De repente, sintió un dolor agudo y ardiente en el brazo. Isabel, "accidentalmente", había tropezado y derramado una taza de té caliente sobre ella. La tela de su blusa se pegó a su piel quemada.
"¡Ay, qué torpe soy!", exclamó Isabel con una falsa preocupación. "Lo siento tanto."
Pero sus ojos brillaban de malicia. Ximena se mordió el labio para no gritar de dolor. El ardor era insoportable.
Justo en ese momento, la hermana de Ricardo, Laura, entró en la cocina. Vio la escena y sonrió con desdén.
"¿Qué pasa aquí? Isabel, ¿esta inútil te ha hecho algo?"
"No, no, fue un accidente", dijo Isabel, fingiendo inocencia.
Laura miró el brazo enrojecido de Ximena y se rio.
"Se lo merece. Mi madre siempre dijo que era una mala influencia. Una simple artesana de barro que quería colarse en nuestra familia. Qué ridícula."
Ximena, con la piel ardiendo y el alma hecha trizas, solo pudo susurrar: "Por favor, necesito algo para la quemadura."
Laura la miró con desprecio.
"¿Y por qué deberíamos ayudarte? Deberías estar agradecida de tener un techo sobre tu cabeza. Ahora limpia ese desastre y termina la cena. Ricardo tiene hambre."
La mención de Ricardo fue otro golpe. En su debilidad, Ximena lo intentó una última vez.
"Por favor, solo déjenme hablar con él. Él me escuchará."
"¡Cállate!", gritó Laura, su rostro contorsionado por la ira. "Ya te lo dijimos, él no quiere verte.
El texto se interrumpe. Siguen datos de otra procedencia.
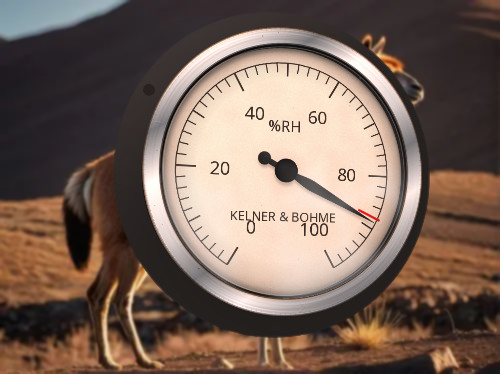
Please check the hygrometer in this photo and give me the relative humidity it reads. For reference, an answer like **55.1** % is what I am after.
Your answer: **89** %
Eres una molestia."
Cuando Ximena intentó levantarse para buscar agua fría, Laura la empujó de nuevo hacia la estufa, y su mano golpeó el borde caliente de la olla, provocándole otra quemadura. El dolor la hizo gritar esta vez.
"¡Ya basta!"
Una voz masculina, fuerte y desconocida, resonó en la cocina. Las tres mujeres se giraron. Era Ricardo, de pie en la entrada, con el ceño fruncido. Su presencia interrumpió la tortura, pero la mirada de confusión en su rostro no prometía ningún alivio, solo un nuevo tipo de infierno.